How this would happen in practice would be, the service starts up,
checks results files for last runtimes for each experiment, then runs
any that haven't run in their last INTERVAL seconds. Assuming
experiments execute in time lower than
SHORTEST_ALLOWED_INTERVAL/NUMBER_OF_EXPERIMENTS then on average the
system will perfectly schedule by default.

There could be problems with this approach though, for example, what
happens if there is a large experiment, e.g. Alexa when the network is
slow, which takes say, 5 minutes. If this is scheduled to run every 10
minutes and there are some other experiments that are scheduled to run
every 2 minutes, then we have a problem. Either the 2 minute experiments
run on their intended schedule with potential inaccuracies caused, or
the 2 minute interval is not a 2minute interval.
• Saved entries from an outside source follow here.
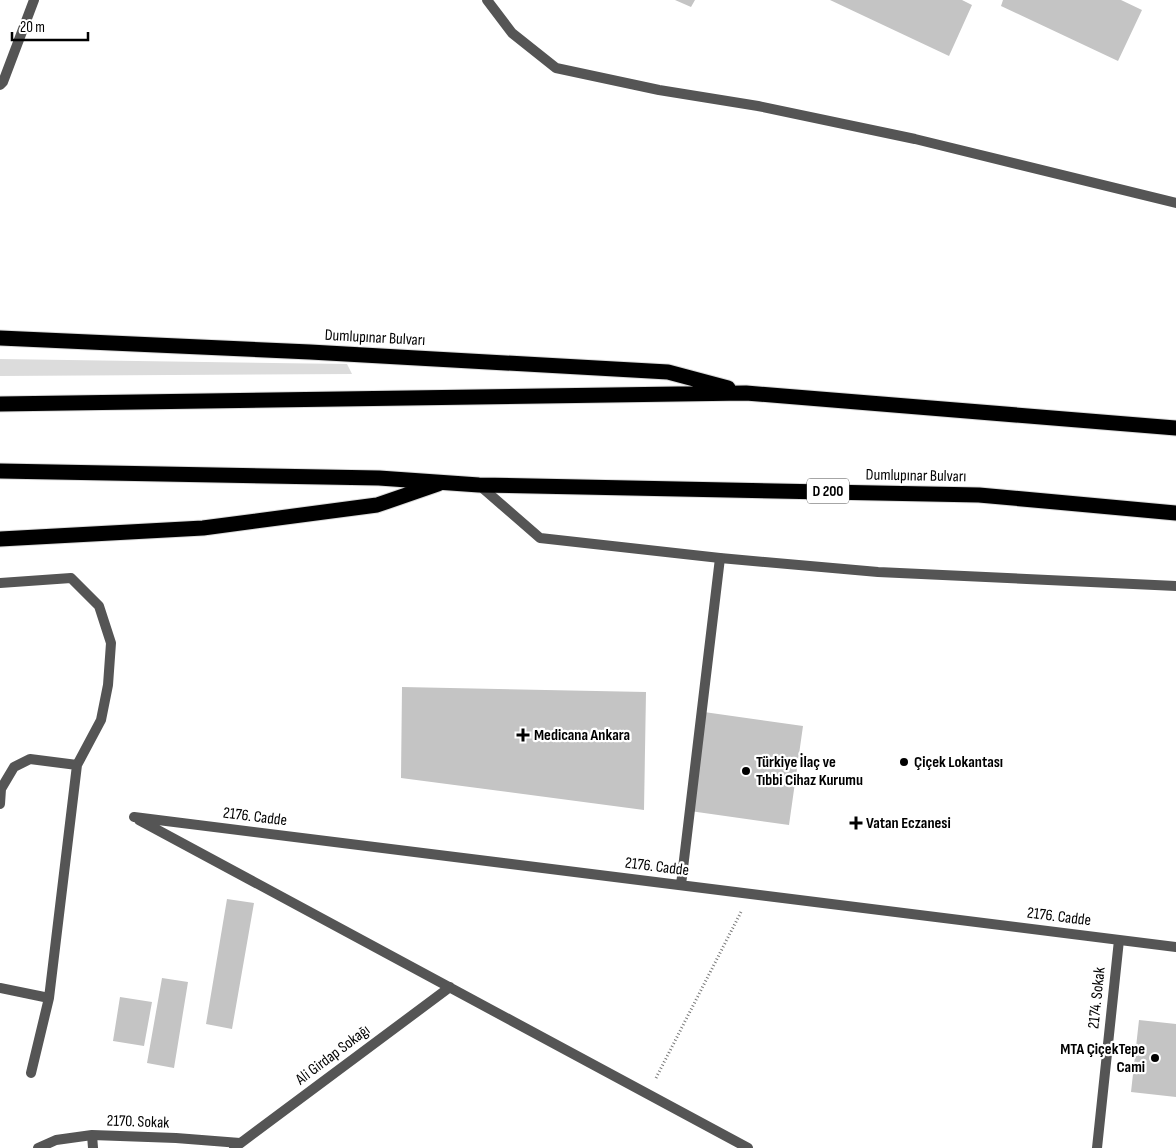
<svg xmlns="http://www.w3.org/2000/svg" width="1176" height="1148" font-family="'Sofia Sans Condensed',sans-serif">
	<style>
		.green { fill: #dcdcdc }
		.building { fill: #c4c4c4 }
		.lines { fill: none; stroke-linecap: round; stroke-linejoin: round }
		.highway-casing { stroke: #dbdbdb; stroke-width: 17 }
		.path { stroke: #777; stroke-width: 3; stroke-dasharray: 1 2.5; stroke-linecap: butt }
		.lane { stroke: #555; stroke-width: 10 }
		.street { stroke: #555; stroke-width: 10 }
		.highway { stroke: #000; stroke-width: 15 }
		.poi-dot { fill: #000; stroke: #fff; stroke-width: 2 }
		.labels { text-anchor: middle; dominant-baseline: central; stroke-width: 4.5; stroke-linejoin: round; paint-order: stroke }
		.shield { fill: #fff; stroke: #4c4c4c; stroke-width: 1 }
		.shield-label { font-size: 15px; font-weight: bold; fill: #000 }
		.street-label { font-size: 16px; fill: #000; stroke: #fff }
		.poi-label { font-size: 16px; font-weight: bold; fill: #000; stroke: #fff; text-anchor: start }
	</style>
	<rect width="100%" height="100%" fill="#fff"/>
	<path class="green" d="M0,359L347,364L352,374L0,376Z"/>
	<path class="building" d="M675,0H695L691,7Z
		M830,0H962L972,5L949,56Z
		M1003,0H1121L1142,10L1118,61L1001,6Z
		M402,687L646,692L644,810L401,778Z
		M704,712L803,726L789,825L690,811Z
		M227,899L254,903L232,1029L206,1024Z
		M162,978L188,982L174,1068L147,1063Z
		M120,997L152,1002L144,1046L113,1041Z
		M1139,1020L1176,1024V1097L1131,1092Z"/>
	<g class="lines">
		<defs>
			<path id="highway" d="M0,338L310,352L668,372L728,388
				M0,404L746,393L1176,428
				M0,471L379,478L479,485L979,495L1176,513
				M0,539L203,528L377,505L438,484"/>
		</defs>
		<use href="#highway" class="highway-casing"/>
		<path class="path" d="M656,1078L742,910"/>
		<path class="lane" d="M487,0L512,33L556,68L659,90L758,106L915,139L1176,203
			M479,485L540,538L720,558L878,572L1176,586
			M0,583L71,578L99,606L111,643L108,685L101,720L77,765L49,998L31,1073
			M0,804L1,789L14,767L30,759L77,765
			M0,988L49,998"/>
		<path class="street" d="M0,85L3,82L34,0
			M134,817L1176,947
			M139,820L748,1148
			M681,885L720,558
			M92,1135L93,1148
			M38,1148L56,1140L92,1135L176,1138L240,1143
			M234,1148L450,987
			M1097,1148L1119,940"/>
		<use href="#highway" class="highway"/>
	</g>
	<g class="poi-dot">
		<path d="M520.5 727.5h5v5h5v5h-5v5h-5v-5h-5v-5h5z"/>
		<circle cx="904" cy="762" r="5"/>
		<circle cx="746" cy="771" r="5"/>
		<path d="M853.5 815.5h5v5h5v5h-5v5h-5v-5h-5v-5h5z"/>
		<circle cx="1155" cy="1058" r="5"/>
	</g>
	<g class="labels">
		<rect class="shield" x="807" y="478.5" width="42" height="25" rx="4"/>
		<g class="shield-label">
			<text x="828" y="491">D 200</text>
		</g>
		<g class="street-label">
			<text transform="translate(375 338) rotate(3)">Dumlupınar Bulvarı</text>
			<text transform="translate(916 476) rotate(1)">Dumlupınar Bulvarı</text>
			<text transform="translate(255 817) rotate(7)">2176. Cadde</text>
			<text transform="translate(657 867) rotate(7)">2176. Cadde</text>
			<text transform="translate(1059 917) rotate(7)">2176. Cadde</text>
			<text transform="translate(1097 998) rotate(-84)">2174. Sokak</text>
			<text transform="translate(333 1055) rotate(-37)">Ali Girdap Sokağı</text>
			<text transform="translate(138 1122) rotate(2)">2170. Sokak</text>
		</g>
		<g class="poi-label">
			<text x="534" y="735">Medicana Ankara</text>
			<text x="756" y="762">Türkiye İlaç ve<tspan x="756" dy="18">Tıbbi Cihaz Kurumu</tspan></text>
			<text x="914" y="762">Çiçek Lokantası</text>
			<text x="866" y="823">Vatan Eczanesi</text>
			<text x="1145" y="1049" text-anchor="end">MTA ÇiçekTepe<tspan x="1145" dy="18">Cami</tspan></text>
		</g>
	</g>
	<path d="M12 32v8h76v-8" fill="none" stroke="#000000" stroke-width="2.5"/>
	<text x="20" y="32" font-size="15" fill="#000000" stroke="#ffffff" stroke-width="4" paint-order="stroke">20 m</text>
</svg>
I think we should aim
for the latter and warn the user when they have made schedules like the
above.
- Another option is to break up experiments into chunks, where overall
only one request is going at a time, so a request is our atomic
scheduling option, but that becomes harder to coordinate and is highly
inefficient in terms of network throughput.
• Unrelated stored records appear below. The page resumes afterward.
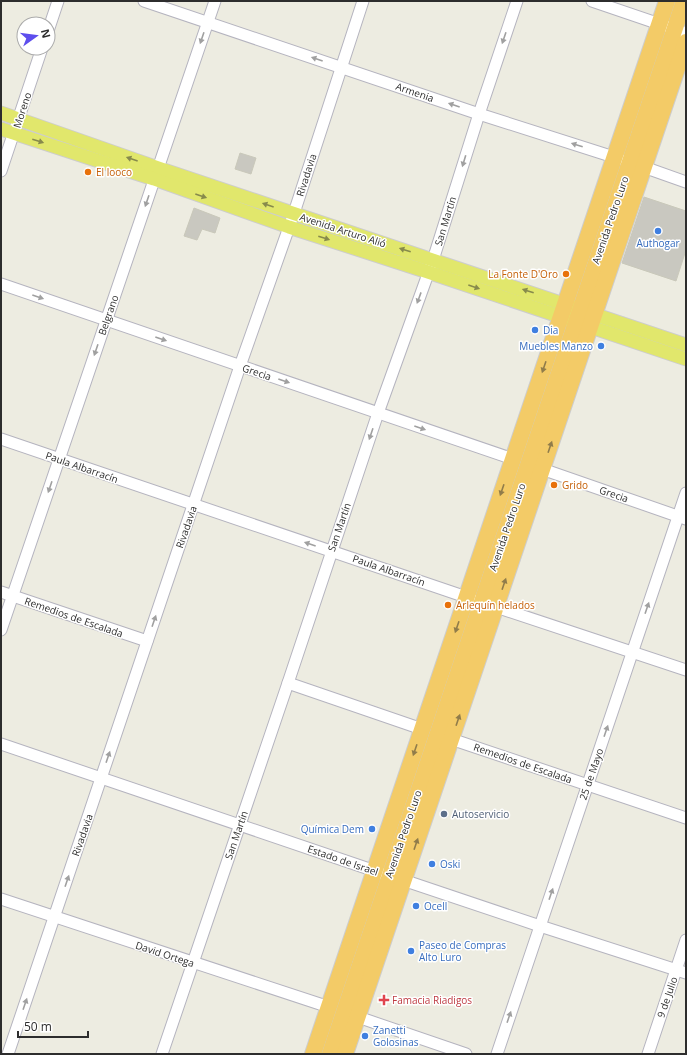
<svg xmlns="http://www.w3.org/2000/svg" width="687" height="1055" viewBox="0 0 687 1055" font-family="'Open Sans',sans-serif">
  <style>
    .building { fill: #c9c8c0; stroke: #c9c8ba }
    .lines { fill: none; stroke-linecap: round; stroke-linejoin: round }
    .minor-casing { stroke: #b5b4bf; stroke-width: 13 }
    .major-casing { stroke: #cdcdcd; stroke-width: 15 }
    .highway-casing { stroke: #cdcdcd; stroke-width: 18 }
    .minor { stroke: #fff; stroke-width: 11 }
    .major { stroke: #e1e76c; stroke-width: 13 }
    .highway { stroke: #f3cb67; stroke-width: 16 }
    .oneway { fill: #a0a0a0 }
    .oneway2 { fill: #878a4c }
    .oneway3 { fill: #907c4a }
    .food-dot { fill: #e8710a; stroke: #fff; stroke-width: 1.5 }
    .shop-dot { fill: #3f7fe0; stroke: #fff; stroke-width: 1.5 }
    .service-dot { fill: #5c6f8a; stroke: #fff; stroke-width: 1.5 }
    .health-dot { fill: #e0444e; stroke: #fff; stroke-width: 1.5 }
    .labels { text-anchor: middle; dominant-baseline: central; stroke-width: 3; stroke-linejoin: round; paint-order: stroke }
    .street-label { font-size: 10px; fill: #2d2d2d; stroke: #fff }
    .food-label { font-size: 10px; fill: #c56008; stroke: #fff; text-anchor: start }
    .shop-label { font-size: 10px; fill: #366cbe; stroke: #fff; text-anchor: start }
    .service-label { font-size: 10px; fill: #4e5e75; stroke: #fff; text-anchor: start }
    .health-label { font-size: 10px; fill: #be3a42; stroke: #fff; text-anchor: start }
  </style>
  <rect width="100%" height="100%" fill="#edece1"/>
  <!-- building -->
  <g class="building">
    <path d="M 240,153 L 256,158 L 251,174 L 235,169 Z"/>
    <path d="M 644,197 L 686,211 L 686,250 L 676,281 L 622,263 Z"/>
    <path d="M 194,208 L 220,218 L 215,233 L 202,229 L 197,240 L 184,236 Z"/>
  </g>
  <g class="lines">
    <defs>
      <g id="minor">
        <path d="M 144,1 L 479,114 L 620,159"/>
        <path d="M 592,1 L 686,33"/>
        <path d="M 48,31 L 58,1"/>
        <path d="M 638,165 L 686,182"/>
        <path d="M 1,171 L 42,48"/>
        <path d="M 1,284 L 513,459"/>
        <path d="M 1,439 L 472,599"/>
        <path d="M 542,469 L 686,519"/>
        <path d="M 1,592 L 147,641"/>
        <path d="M 490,605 L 686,670"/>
        <path d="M 1,630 L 215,1"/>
        <path d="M 288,683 L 422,729"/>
        <path d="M 451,739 L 686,818"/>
        <path d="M 1,744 L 381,873"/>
        <path d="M 397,878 L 540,926 L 686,973"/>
        <path d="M 1,899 L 329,1007"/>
        <path d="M 358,1017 L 466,1054"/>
        <path d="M 8,1054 L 240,366 L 294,213 L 363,1"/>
        <path d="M 162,1054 L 288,683 L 378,413 L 433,260 L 479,114 L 517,1"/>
        <path d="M 497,1054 L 686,493"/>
        <path d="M 648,1054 L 686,940"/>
      </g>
      <g id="major">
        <path d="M 1,113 L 158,168 L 686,345"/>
        <path d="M 1,129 L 154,179 L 289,227 L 428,272 L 686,359"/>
      </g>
      <g id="highway">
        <path d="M 313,1054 L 667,1"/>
        <path d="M 330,1054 L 684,1"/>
        <path d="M 345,1054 L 686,42"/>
      </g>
    </defs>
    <!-- minor casing -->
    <use href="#minor" class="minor-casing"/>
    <!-- major casing -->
    <use href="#major" class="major-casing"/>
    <!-- highway casing -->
    <use href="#highway" class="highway-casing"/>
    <!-- minor -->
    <use href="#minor" class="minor"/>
    <!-- major -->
    <use href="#major" class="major"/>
    <!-- highway -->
    <use href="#highway" class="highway"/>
  </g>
  <!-- one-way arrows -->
  <defs><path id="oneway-solid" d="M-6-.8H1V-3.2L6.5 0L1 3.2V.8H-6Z"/></defs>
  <g class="oneway">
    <use href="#oneway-solid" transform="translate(202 38) rotate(109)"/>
    <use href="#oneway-solid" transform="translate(504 38) rotate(109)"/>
    <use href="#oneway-solid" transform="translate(317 59) rotate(-161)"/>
    <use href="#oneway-solid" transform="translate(454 105) rotate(-161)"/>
    <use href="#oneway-solid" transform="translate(577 145) rotate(-162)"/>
    <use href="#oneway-solid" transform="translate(464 161) rotate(107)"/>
    <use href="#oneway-solid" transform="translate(147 201) rotate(109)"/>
    <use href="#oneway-solid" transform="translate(38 297) rotate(19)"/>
    <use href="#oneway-solid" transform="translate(419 298) rotate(110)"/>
    <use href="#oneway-solid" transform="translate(161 339) rotate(19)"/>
    <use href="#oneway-solid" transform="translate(96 350) rotate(109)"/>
    <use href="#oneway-solid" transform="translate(284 381) rotate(19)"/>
    <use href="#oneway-solid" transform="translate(420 428) rotate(19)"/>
    <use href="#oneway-solid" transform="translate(371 434) rotate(109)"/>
    <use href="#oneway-solid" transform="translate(50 487) rotate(109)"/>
    <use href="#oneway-solid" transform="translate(310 544) rotate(-161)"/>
    <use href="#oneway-solid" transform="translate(647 608) rotate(-71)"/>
    <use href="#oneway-solid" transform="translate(154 621) rotate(-71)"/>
    <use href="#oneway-solid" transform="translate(606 731) rotate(-71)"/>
    <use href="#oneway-solid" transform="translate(108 757) rotate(-71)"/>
    <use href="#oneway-solid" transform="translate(67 881) rotate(-71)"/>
    <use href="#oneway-solid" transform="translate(551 894) rotate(-71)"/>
    <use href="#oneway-solid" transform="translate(25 1004) rotate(-71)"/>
    <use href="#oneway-solid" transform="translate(509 1017) rotate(-71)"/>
  </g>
  <g class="oneway2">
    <use href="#oneway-solid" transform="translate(38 141) rotate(18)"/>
    <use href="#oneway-solid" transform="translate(132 159) rotate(-161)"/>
    <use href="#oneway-solid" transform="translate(201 196) rotate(19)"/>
    <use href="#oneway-solid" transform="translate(268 205) rotate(-161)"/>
    <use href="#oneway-solid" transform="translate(324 238) rotate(18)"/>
    <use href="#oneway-solid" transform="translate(405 250) rotate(-162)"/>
    <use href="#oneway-solid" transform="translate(474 287) rotate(19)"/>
    <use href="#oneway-solid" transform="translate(528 291) rotate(-162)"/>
  </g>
  <g class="oneway3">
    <use href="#oneway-solid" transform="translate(544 367) rotate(109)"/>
    <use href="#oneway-solid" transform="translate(550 447) rotate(-71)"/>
    <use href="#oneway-solid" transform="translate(502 490) rotate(109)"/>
    <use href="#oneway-solid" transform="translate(504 584) rotate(-71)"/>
    <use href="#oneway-solid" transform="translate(457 627) rotate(109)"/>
    <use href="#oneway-solid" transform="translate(458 720) rotate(-71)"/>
    <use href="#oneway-solid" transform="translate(415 750) rotate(109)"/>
    <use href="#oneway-solid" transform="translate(416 844) rotate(-71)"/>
  </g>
  <!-- markers -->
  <g class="food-dot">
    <circle cx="88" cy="172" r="4"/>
    <circle cx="566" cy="274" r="4"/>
    <circle cx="554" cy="485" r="4"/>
    <circle cx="448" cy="605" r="4"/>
  </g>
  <g class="shop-dot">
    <circle cx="658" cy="231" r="4"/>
    <circle cx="535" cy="330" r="4"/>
    <circle cx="601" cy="346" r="4"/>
    <circle cx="372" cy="829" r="4"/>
    <circle cx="432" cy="864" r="4"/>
    <circle cx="416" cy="906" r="4"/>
    <circle cx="411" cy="951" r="4"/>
    <circle cx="365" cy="1036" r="4"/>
  </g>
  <circle class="service-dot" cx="444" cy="814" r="4"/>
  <path class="health-dot" d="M382 994h4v4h4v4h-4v4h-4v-4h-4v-4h4z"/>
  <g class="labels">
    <!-- street labels -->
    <g class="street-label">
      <text transform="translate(415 92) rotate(19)">Armenia</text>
      <text transform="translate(22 110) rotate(-72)">Moreno</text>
      <text transform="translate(306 175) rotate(-72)">Rivadavia</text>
      <text transform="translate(610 220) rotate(-71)">Avenida Pedro Luro</text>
      <text transform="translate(445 221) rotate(-73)">San Martín</text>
      <text transform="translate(343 230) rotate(18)">Avenida Arturo Alió</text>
      <text transform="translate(108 315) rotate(-71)">Belgrano</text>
      <text transform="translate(257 372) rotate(19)">Grecia</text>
      <text transform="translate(82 467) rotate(19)">Paula Albarracín</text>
      <text transform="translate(614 494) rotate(19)">Grecia</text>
      <text transform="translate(186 527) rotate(-71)">Rivadavia</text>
      <text transform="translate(339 527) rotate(-71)">San Martín</text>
      <text transform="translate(507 527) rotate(-71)">Avenida Pedro Luro</text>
      <text transform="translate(389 570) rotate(19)">Paula Albarracín</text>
      <text transform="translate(74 617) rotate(19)">Remedios de Escalada</text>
      <text transform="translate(523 763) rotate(19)">Remedios de Escalada</text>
      <text transform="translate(591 774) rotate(-71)">25 de Mayo</text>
      <text transform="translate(403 834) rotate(-71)">Avenida Pedro Luro</text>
      <text transform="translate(82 835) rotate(-71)">Rivadavia</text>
      <text transform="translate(236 835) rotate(-71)">San Martín</text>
      <text transform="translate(343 860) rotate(19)">Estado de Israel</text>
      <text transform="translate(165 954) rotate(18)">David Ortega</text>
      <text transform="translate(667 997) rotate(-71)">9 de Julio</text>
    </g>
    <!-- food labels -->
    <g class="food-label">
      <text x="96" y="172">El looco</text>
      <text x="558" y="274" text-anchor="end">La Fonte D'Oro</text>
      <text x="562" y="485">Grido</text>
      <text x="456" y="605">Arlequín helados</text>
    </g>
    <!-- shop labels -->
    <g class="shop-label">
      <text x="658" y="243" text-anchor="middle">Authogar</text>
      <text x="543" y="330">Dia</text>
      <text x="593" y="346" text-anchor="end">Muebles Manzo</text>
      <text x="364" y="829" text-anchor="end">Química Dem</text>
      <text x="440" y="864">Oski</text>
      <text x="424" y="906">Ocell</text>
      <text x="419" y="945">Paseo de Compras<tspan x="419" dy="12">Alto Luro</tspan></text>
      <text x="373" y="1030">Zanetti<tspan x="373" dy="12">Golosinas</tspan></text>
    </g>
    <!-- service labels -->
    <g class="service-label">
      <text x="452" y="814">Autoservicio</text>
    </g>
    <!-- health labels -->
    <g class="health-label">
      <text x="392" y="1000">Famacia Riadigos</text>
    </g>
  </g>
  <!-- border -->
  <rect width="687" height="1055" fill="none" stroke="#2d2d2d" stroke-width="4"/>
  <!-- north arrow -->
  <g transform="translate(36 36) rotate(76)"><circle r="19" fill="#ffffff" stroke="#ababab"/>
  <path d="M0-3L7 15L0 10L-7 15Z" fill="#5d4eed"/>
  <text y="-6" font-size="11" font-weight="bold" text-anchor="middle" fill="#2d2d2d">N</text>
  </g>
  <!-- scale -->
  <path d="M18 1031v6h70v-6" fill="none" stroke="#2d2d2d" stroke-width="2"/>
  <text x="24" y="1031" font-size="12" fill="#2d2d2d" stroke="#ffffff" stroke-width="3" paint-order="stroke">50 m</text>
</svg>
We could monitor experiments average runtime and determine 'optimal'
scheduling based on that, but I think the best thing in the short term
is just to say 'don't schedule long experiments to be run frequently if
you plan to run lots of other small experiments'

>> On that, can we be clear with our vocabulary, "Torperf tests" means
>> "Torperf experiments", right?
> 
> Yes.  Hope my "experiment type" vs. "experiment instance" was not too
> confusing. ;)
> 
That's perfectly clear to me :)

Regards,
Kevin